How many lines in the data below contain the string "roll", with case counting? Reply with the number only.

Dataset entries
>>>>

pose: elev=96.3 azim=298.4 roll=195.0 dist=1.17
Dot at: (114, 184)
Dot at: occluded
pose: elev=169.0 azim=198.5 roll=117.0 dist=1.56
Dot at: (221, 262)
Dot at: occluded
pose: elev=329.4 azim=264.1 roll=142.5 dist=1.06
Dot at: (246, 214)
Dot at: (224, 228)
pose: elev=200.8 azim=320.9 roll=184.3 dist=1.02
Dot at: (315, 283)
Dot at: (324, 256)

<<<<
>>>>

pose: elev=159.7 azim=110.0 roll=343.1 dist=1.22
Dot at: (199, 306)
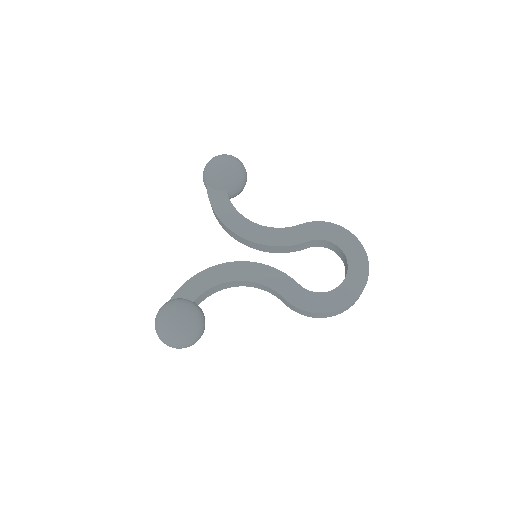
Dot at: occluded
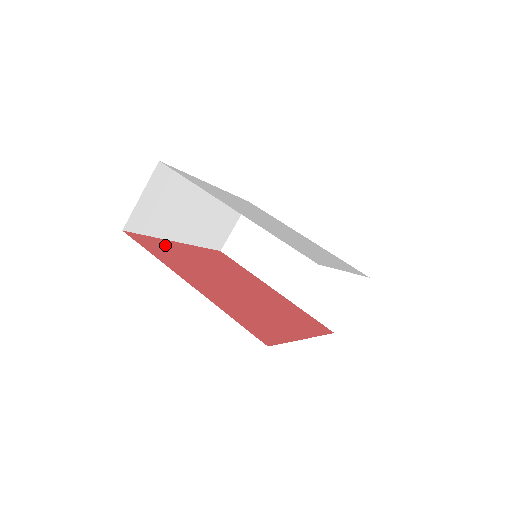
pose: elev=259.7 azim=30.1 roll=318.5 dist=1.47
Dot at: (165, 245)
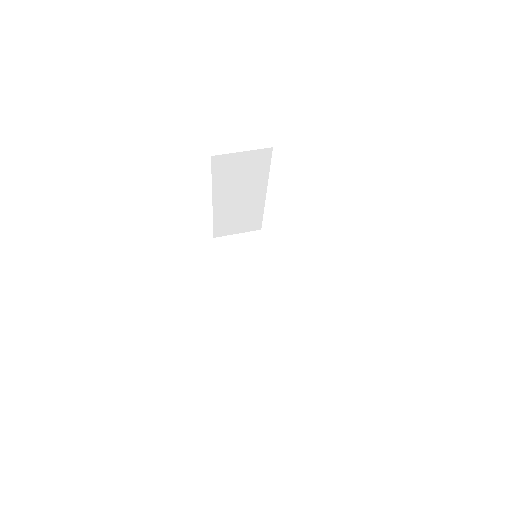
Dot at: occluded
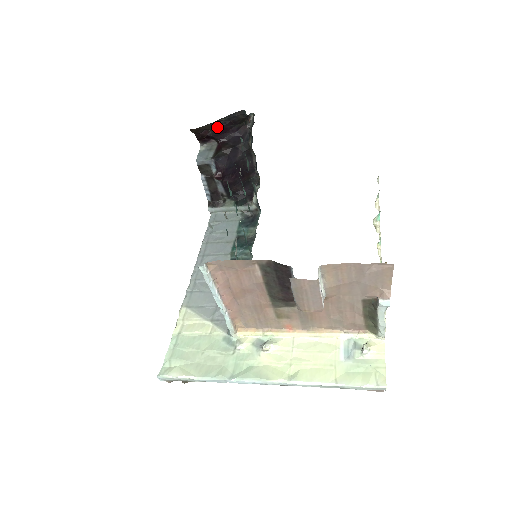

<<<<

Solution for this task ->
6